##### PASSAGE TO READ
The Mountain Lion
- First edition
- Author: Jean Stafford
- Language: English
- Publisher: Harcourt Brace
- Publication date: 1947
- Publication place: United States
- Media type: Print
- Pages: 248

= The Mountain Lion =

Novel by Jean Stafford

The Mountain Lion is a novel by Jean Stafford first published in 1947 by Harcourt & Brace. The novel was republished in 1953 in The Interior Castle (1953), which also includes Stafford's first novel, Boston Adventure (1944), and her short story collection Children Are Bored on Sunday (1953).

==Synopsis==

"Poor old Molly! I loved her dearly and I hope she rests in peace. —Jean Stafford in author's note to The Mountain Lion (September 21, 1971)
##########
##### RECORDS SHOWN
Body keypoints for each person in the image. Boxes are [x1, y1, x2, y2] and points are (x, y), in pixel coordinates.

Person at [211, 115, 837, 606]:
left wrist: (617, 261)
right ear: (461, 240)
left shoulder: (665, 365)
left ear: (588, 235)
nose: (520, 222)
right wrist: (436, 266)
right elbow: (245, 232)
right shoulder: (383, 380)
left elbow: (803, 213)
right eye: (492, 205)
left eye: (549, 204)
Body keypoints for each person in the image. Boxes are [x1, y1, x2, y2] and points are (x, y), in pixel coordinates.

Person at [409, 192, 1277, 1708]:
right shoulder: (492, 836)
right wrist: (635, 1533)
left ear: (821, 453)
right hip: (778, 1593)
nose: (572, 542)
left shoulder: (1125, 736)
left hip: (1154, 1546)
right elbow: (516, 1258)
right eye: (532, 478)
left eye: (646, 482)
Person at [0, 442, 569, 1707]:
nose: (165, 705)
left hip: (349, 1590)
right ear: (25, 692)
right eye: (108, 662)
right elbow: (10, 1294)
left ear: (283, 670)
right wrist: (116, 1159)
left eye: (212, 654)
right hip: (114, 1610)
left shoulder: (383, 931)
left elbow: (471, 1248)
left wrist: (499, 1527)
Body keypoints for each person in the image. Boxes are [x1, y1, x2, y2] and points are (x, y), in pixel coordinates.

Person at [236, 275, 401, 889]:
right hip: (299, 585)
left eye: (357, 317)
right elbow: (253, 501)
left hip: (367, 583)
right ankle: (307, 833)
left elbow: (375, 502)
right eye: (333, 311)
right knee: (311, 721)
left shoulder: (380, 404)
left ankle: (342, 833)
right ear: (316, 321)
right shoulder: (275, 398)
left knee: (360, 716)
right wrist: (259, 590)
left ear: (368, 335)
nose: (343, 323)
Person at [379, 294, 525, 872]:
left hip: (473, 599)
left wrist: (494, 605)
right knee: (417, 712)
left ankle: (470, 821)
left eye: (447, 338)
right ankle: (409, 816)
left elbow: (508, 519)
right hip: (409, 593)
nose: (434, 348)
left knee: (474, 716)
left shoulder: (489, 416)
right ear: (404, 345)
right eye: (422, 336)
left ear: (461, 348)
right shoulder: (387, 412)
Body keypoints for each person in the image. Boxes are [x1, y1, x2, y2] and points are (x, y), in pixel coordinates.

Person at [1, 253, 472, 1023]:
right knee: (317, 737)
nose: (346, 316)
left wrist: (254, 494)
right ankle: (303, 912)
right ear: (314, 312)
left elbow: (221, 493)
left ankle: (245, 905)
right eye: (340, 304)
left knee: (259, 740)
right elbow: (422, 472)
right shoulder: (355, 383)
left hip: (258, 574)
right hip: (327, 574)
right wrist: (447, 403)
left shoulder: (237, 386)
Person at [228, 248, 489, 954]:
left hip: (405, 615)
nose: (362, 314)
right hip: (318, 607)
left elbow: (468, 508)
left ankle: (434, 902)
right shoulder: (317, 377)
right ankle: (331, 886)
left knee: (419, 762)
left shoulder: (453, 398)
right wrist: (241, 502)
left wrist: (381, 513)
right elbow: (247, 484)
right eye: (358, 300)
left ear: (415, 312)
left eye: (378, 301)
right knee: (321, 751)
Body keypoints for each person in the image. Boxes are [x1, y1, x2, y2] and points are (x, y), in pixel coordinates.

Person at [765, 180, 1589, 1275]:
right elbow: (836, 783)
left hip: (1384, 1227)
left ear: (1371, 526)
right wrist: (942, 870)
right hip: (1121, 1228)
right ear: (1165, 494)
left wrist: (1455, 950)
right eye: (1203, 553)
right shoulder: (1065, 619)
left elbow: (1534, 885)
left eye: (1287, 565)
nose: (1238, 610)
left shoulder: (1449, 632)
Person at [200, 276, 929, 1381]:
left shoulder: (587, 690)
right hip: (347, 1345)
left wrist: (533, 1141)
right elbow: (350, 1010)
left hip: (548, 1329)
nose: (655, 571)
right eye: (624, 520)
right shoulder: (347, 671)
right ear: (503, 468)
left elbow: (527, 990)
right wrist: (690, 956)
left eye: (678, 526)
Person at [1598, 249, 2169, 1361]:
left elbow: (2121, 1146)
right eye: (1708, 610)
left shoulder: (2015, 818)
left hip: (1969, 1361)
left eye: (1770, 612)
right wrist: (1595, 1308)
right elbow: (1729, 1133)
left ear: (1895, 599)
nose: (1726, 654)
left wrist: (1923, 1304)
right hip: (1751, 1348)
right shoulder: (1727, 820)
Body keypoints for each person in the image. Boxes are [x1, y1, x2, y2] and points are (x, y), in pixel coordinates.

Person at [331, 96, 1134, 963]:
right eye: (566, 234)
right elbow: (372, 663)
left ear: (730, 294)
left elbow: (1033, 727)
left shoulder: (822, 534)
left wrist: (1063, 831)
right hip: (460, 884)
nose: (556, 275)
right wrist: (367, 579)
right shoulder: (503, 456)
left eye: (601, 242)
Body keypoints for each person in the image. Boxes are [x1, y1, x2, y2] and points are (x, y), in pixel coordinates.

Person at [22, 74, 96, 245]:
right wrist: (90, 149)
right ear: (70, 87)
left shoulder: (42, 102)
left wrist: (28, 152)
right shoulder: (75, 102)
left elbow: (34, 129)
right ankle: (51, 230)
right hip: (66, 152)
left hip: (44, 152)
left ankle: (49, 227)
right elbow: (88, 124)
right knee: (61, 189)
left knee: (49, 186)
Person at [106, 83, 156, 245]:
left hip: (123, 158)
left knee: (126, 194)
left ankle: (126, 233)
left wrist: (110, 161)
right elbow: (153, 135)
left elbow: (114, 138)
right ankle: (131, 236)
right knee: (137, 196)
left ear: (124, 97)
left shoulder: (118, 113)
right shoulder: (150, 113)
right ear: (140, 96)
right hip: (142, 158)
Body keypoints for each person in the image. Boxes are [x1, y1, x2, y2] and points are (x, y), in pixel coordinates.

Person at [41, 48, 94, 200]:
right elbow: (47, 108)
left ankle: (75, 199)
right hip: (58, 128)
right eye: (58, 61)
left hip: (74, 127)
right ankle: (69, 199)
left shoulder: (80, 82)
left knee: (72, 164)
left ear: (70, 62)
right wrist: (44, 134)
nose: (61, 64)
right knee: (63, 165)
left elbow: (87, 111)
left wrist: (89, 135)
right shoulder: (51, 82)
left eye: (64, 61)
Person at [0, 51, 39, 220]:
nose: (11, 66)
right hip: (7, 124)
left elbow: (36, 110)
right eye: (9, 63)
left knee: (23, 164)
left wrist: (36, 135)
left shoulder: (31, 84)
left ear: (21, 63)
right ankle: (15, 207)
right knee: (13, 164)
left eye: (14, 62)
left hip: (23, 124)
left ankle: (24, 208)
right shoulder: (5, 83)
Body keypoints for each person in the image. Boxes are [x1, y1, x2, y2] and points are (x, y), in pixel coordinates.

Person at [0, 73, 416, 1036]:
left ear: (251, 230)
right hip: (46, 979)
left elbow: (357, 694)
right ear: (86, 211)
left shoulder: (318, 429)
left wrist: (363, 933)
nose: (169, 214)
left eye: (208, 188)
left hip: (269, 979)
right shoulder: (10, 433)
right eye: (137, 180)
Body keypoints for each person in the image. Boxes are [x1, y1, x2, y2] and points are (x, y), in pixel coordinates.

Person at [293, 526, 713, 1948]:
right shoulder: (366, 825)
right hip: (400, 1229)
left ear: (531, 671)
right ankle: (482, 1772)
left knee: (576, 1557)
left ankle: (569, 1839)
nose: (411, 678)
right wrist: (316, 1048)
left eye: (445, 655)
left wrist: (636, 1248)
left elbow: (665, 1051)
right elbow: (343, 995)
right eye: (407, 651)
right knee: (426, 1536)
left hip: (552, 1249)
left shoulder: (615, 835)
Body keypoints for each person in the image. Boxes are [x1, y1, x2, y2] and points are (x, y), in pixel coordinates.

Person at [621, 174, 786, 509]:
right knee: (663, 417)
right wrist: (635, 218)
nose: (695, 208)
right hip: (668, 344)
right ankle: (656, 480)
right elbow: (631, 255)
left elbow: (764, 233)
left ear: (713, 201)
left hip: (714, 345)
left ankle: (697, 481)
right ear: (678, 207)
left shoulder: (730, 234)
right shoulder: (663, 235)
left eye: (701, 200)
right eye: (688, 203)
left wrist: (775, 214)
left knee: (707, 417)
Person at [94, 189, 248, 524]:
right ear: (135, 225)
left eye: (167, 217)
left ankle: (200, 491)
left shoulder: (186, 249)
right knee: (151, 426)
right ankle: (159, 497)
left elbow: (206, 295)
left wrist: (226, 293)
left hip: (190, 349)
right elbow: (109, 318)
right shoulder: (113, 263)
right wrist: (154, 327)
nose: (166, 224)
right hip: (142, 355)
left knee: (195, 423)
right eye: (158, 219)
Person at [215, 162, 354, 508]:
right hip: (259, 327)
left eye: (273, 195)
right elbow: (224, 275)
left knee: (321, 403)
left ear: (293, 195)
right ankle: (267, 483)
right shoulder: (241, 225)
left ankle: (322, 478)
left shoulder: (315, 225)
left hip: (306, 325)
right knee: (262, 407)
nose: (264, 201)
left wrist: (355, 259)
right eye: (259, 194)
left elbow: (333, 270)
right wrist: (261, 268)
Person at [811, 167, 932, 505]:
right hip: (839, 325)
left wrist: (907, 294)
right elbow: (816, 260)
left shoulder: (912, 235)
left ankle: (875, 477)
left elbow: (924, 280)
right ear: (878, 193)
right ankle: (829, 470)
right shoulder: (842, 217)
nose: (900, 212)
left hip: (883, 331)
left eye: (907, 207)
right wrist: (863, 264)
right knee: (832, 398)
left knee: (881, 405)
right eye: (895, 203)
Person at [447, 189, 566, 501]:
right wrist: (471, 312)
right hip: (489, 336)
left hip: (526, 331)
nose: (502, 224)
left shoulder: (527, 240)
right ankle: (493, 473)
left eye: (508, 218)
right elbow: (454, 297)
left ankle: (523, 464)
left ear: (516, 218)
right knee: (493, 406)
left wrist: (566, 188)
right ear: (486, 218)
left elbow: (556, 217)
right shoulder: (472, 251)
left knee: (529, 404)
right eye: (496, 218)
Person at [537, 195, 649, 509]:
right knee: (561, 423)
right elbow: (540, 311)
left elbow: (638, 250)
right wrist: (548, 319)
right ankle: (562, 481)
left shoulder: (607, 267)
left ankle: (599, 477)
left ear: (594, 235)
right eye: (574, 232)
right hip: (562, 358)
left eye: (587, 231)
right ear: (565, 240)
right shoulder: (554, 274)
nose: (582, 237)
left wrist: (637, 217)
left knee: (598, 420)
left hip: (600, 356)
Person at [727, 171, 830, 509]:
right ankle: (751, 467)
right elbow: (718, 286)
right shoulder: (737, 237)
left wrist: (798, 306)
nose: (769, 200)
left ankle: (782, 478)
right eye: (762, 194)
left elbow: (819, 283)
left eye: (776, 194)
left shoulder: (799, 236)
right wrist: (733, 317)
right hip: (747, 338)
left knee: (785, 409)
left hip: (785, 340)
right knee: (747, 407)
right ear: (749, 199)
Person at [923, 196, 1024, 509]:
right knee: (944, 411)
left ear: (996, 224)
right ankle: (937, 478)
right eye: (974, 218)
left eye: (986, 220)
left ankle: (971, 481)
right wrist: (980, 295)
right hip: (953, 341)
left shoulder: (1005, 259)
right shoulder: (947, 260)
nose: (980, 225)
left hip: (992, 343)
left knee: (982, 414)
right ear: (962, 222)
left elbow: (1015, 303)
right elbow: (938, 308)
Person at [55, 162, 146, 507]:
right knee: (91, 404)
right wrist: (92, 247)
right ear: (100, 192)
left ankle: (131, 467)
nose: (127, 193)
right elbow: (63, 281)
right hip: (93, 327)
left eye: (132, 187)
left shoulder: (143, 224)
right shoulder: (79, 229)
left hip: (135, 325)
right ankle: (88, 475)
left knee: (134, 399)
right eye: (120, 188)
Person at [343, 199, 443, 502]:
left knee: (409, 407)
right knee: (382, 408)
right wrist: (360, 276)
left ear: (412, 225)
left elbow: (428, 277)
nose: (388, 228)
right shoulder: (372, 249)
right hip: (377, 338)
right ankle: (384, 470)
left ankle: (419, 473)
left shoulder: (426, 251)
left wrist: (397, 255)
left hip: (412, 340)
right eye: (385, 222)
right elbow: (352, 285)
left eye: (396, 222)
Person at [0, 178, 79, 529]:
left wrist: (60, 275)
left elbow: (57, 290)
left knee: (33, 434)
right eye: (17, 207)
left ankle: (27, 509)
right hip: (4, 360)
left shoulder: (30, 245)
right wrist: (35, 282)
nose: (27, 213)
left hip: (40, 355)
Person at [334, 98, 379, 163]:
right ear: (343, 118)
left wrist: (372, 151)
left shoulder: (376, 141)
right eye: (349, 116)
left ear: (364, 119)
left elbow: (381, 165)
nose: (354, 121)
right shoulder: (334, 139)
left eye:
##########
> **WHAT NEEDS TO BE DONE**
Extend the page about the novel The Mountain Lion, picking up after its last line. The records play no part in this work.

> **RESPONSE FOR THIS EXERCISE**
Eight-year-old Molly and her ten-year-old brother Ralph live in a Los Angeles suburb where they are sheltered by their mother after they are left weak by scarlet fever. One summer, she relents to allow them to visit their Uncle Claude's ranch in Colorado, on the condition that they are not to go horseback riding or engage in "perilous amusements". Although fearful, the pair resolve to use this opportunity learn more about the world they have been missing. They return each summer for several years, providing a contrast between their dull suburban school years and the challenges of ranch life as the children grow into adults.

==Reception==
Orville Prescott, in the New York Times detects elements of a "controlled and conscious work of art" that largely eclipses Stafford's first novel, Boston Adventure (1944).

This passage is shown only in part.